On Friday, the S&P/ASX 200 Index (ASX: XJO) ended the week with a solid gain. The benchmark index rose 0.7% to 7,658.3 points.
Will the market be able to build on this on Monday? Here are five things to watch:
ASX 200 expected to edge higher
The Australian share market looks set to edge higher on Monday despite a poor finish on Wall Street. According to the latest SPI futures, the ASX 200 is expected to open the day 8 points higher. On Friday on Wall Street, the Dow Jones was down 0.4%, the S&P 500 fell 0.5%, and the Nasdaq dropped 0.8%.
Oil prices rise
It could be a good start to the week for ASX 200 energy shares including Santos Ltd (ASX: STO) and Woodside Energy Group Ltd (ASX: WDS) after oil prices pushed higher on Friday night. According to Bloomberg, the WTI crude oil price was up 1.5% to US$79.19 a barrel and the Brent crude oil price was up 0.75% to US$83.47 a barrel. US crude oil is at its highest level since November amid rising tensions in the Middle East.
Westpac Q1 update
Westpac Banking Corp (ASX: WBC) shares will be on watch today when the banking giant releases its first quarter update. Commenting on the impending release, Goldman Sachs said: "On the outlook into 1H24, WBC noted: i) Persistent inflation, ii) Software amortisation headwind, iii) Risk & reg spend to remain elevated, iv) Focus on cost reset, and v) Sustained investment of A$2 bn pa over the next four years."
Gold price climbs
ASX 200 gold shares Newmont Corporation (ASX: NEM) and Northern Star Resources Ltd (ASX: NST) could have a decent start to the week after the gold price rose on Friday.

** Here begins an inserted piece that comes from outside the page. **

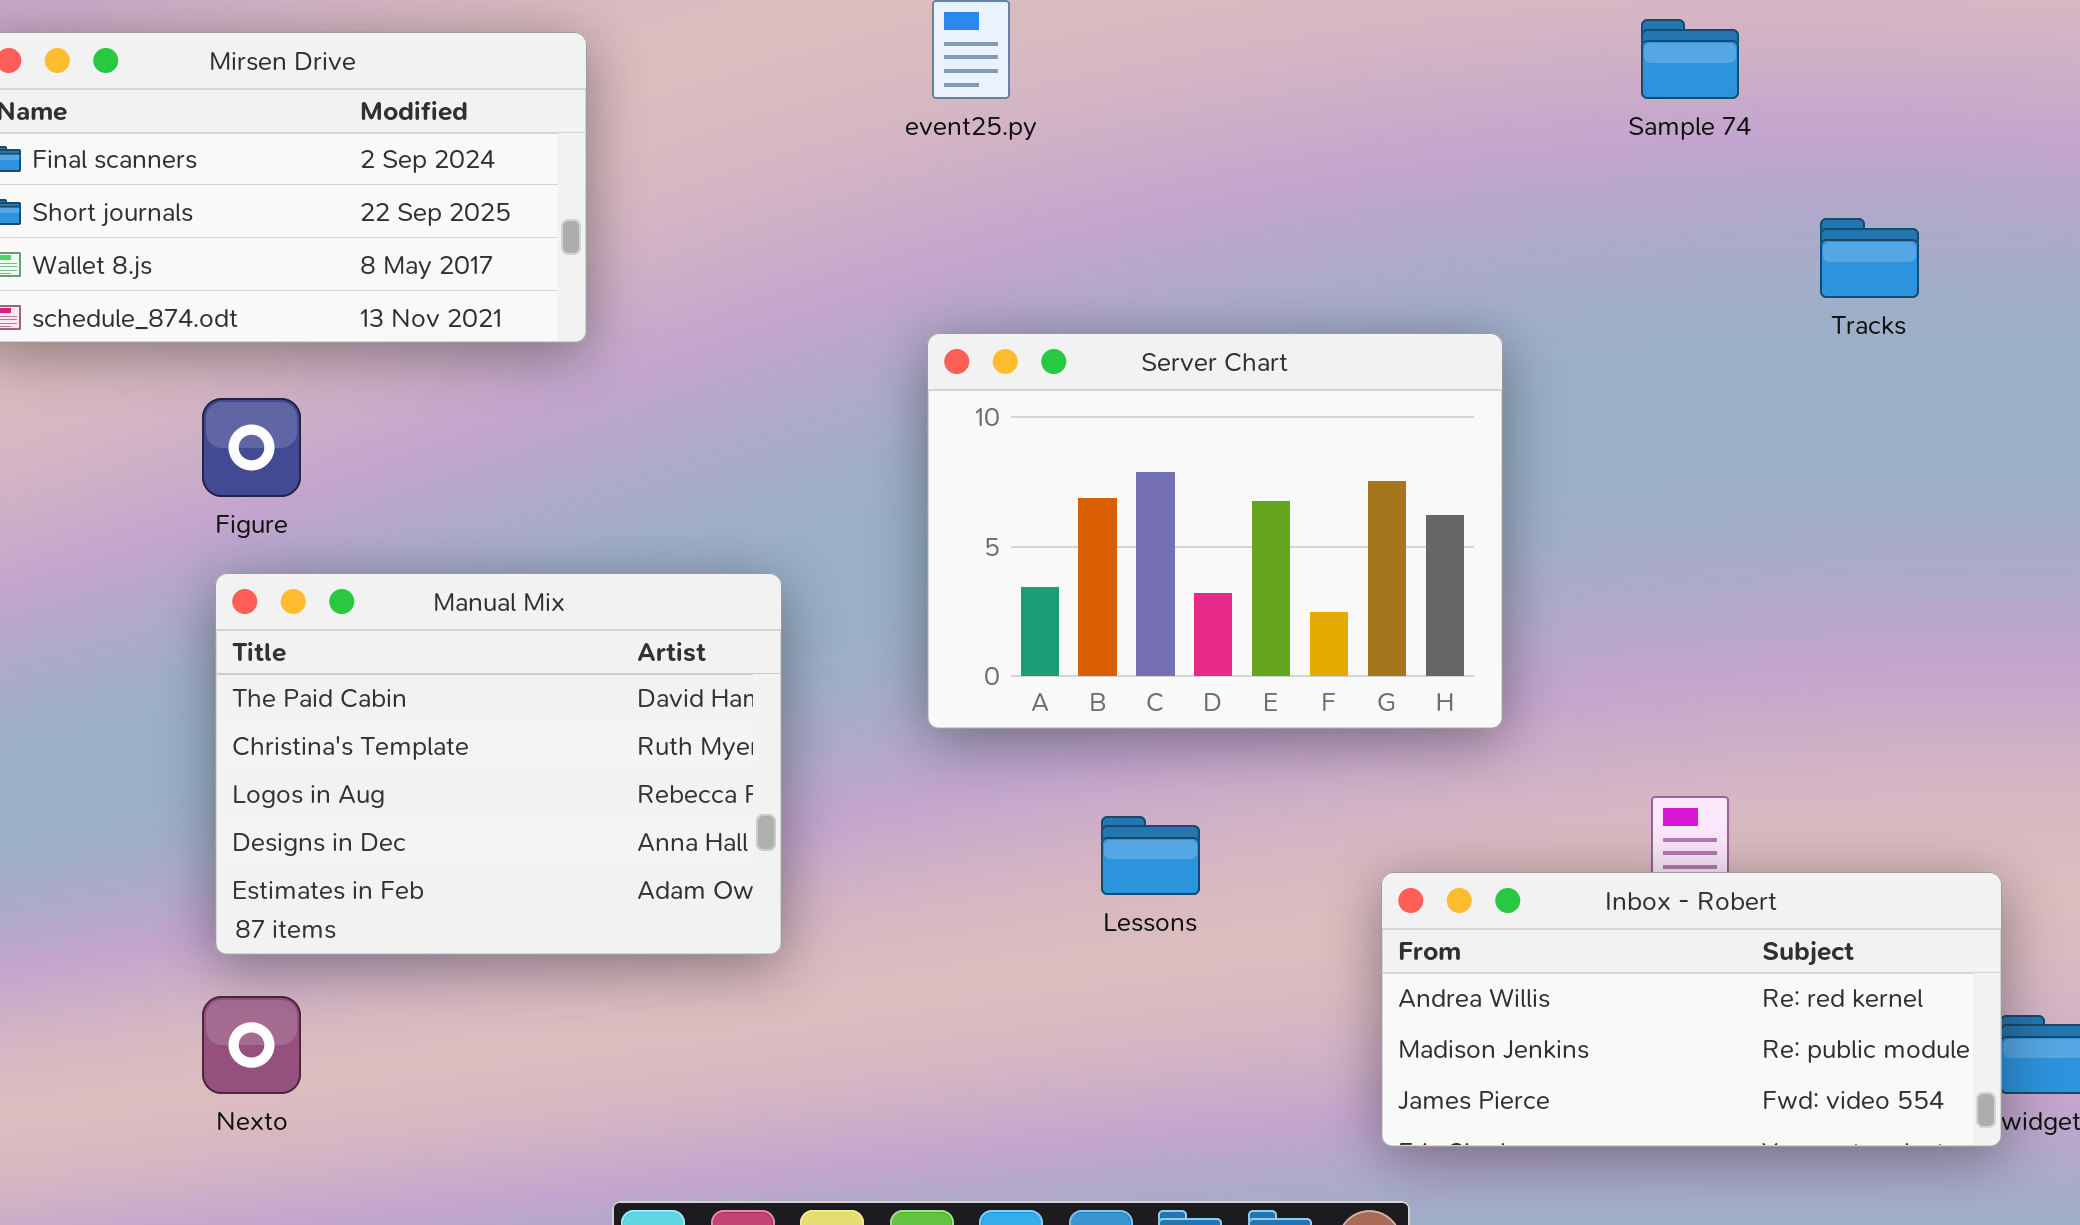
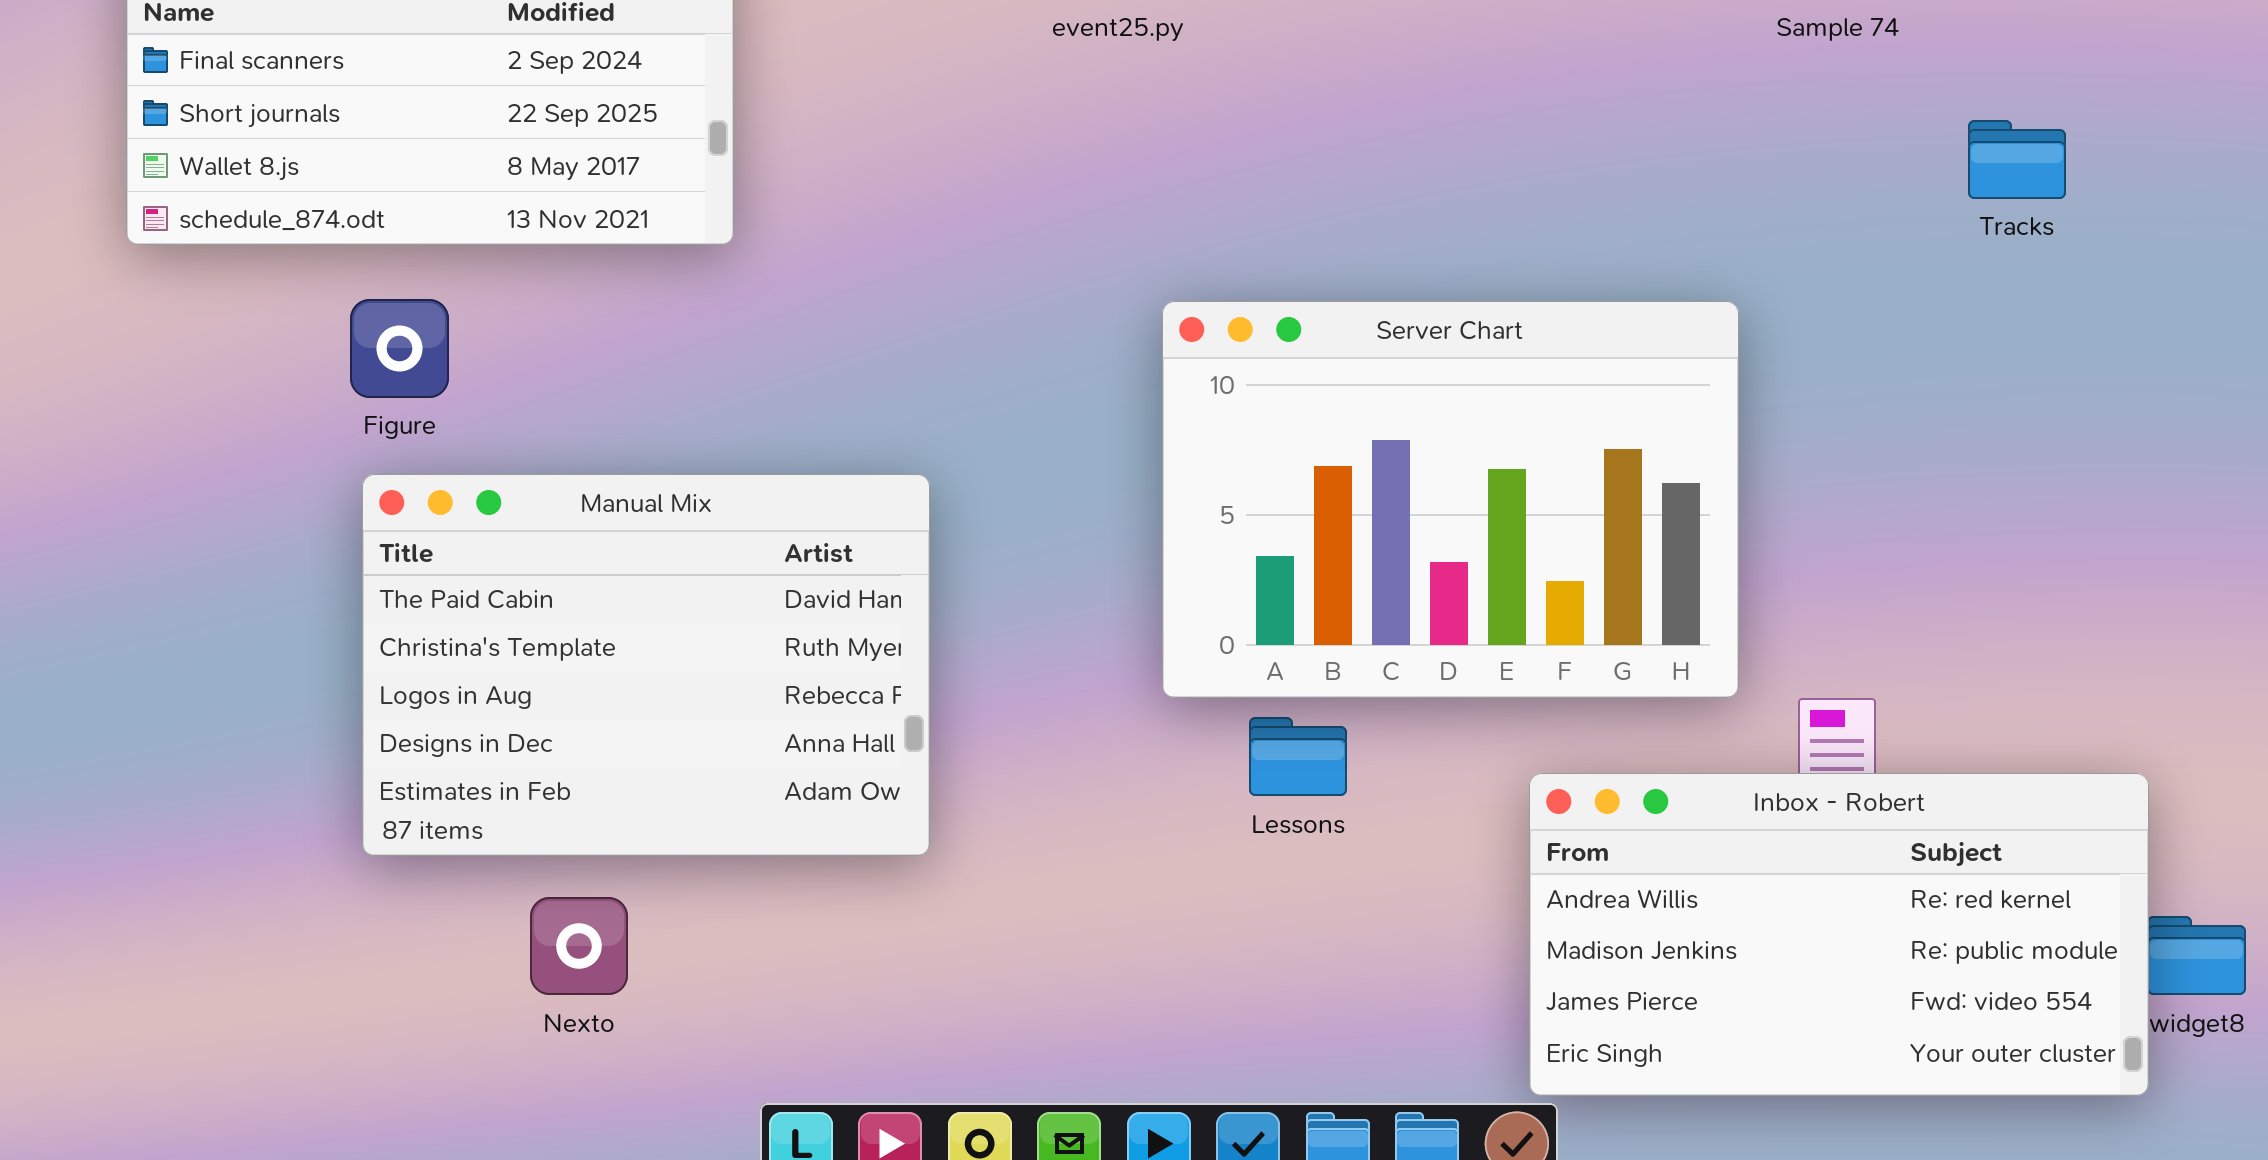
Server Chart: [927,333,1503,729] -> [1162,301,1739,698], moved
Inbox - Robert: [1381,872,2002,1147] -> [1529,773,2149,1096], resized
Nexto: [202,996,301,1094] -> [530,897,628,995], moved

According to CNBC, the spot gold price was up 0.5% to US$2,025.5 an ounce. This couldn't stop the precious metal from recording a second consecutive weekly decline.
Inghams rated as a sell
Inghams Group Ltd (ASX: ING) shares remain overvalued despite crashing on Friday according to analysts at Goldman Sachs. According to a note, the broker has reiterated its sell rating on the poultry producer's shares with a $3.15 price target. It said: "We continue to expect FY25E EBITDA to decline -6% vs FY24E as ING's operating conditions become more challenging to navigate without the tailwind of price increases."